Design of gRNA sequences
Manual design of the gRNA can be a cumbersome task when large amount of bases have to be taken into account. To generate double-stranded RNA coding for Cas13b-editing system, we wrote our own programme as a more efficient method to generating suitable gRNA gBlock sequences. Taking the above considerations into account, a Python scriptwas written as a convenient method of generating suitable gRNA gene block (gBlock) sequences. The length of targeted DNA sequences for the spacer region will have to be first defined by the user. The code will perform a search for the Kozak’s sequence within the given strand. If the Kozak sequence is found, the hairpin motif with the U6 terminator sequence is thereafter concatenated to the 3’ end of the spacer sequence. Finally, BbsI restriction sites and junk sequences will be joined to both 5’ and 3’ ends to obtain the final gRNA gBlock construct (See Figure 1 below).

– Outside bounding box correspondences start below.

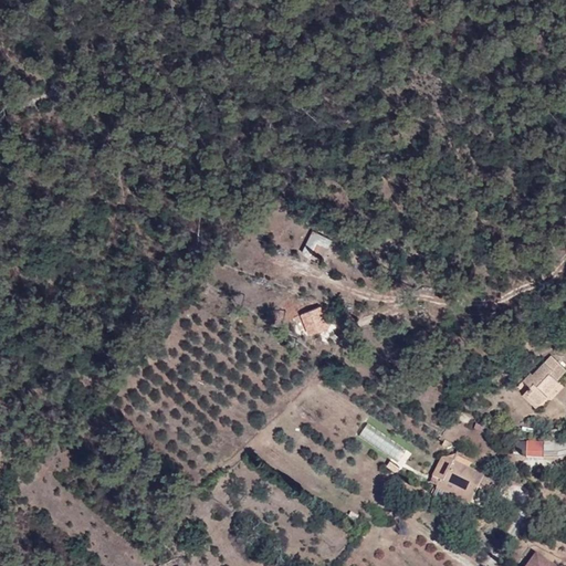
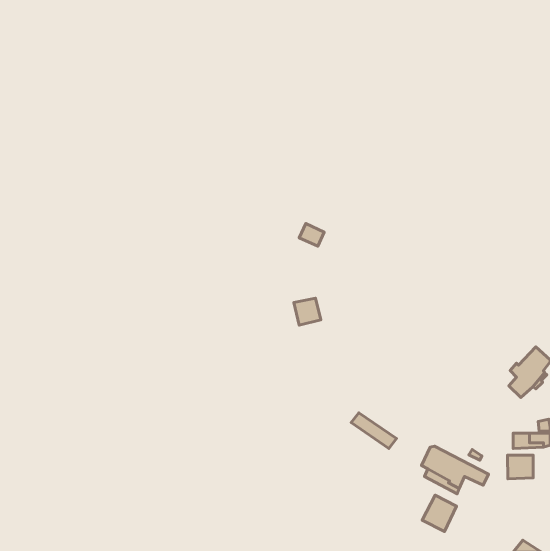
building: none -> [507,455,533,479]
building: none -> [422,495,456,531]

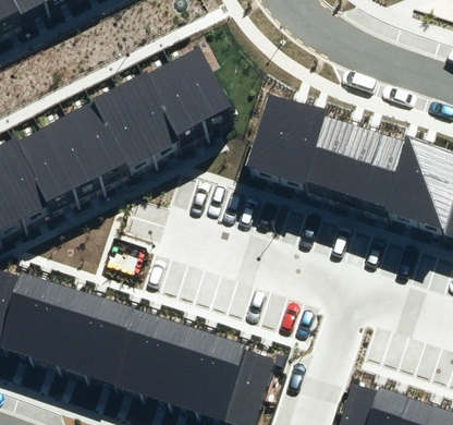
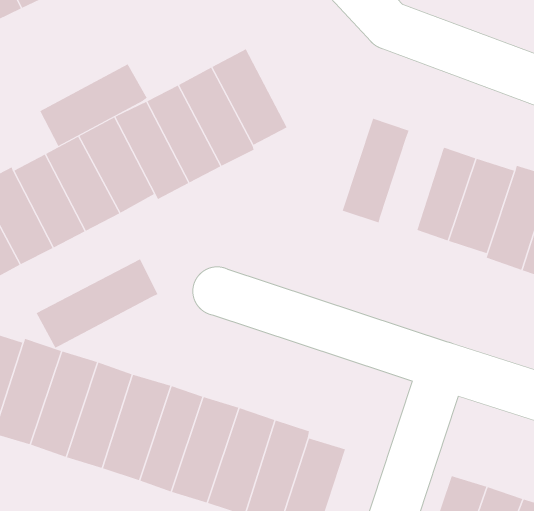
building: none -> [39,64,147,147]
building: [245,93,297,174] -> none
building: [304,117,353,190] -> none
building: none -> [36,259,158,348]

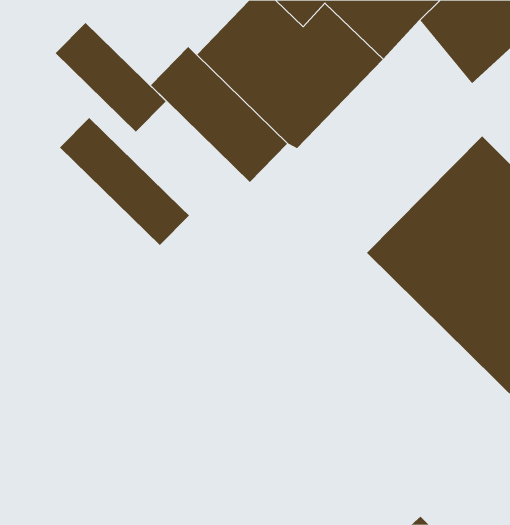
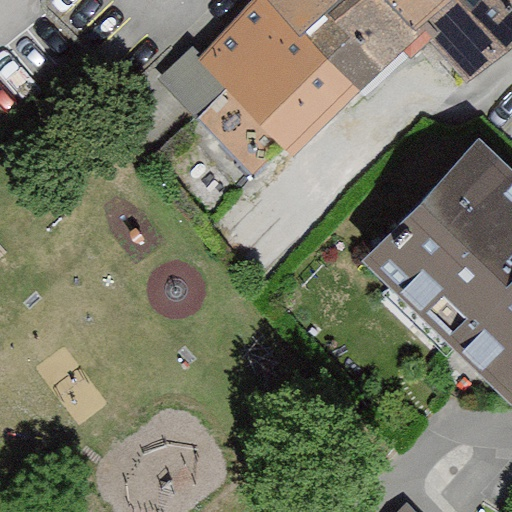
building: [55,22,167,133] -> none
building: [59,117,190,246] -> none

Figure 1. A mock schematics of how the gRNA gBlock sequences were produced using our PythonTM script.The user will have to input a 50 base pair DNA sequence from the reporter gene containing the Kozak sequence. The code generates the complementary and reversed DNA sequence from the targeted binding site, before concatenating the hairpin motif to the 3’ end of the spacer domain. U6 terminator sites were then added to the 3’ end of the hairpin domain. Finally, BbsI recognition and cleavage sites are added to the 5’ and 3’ ends to obtain the final gBlock fragment.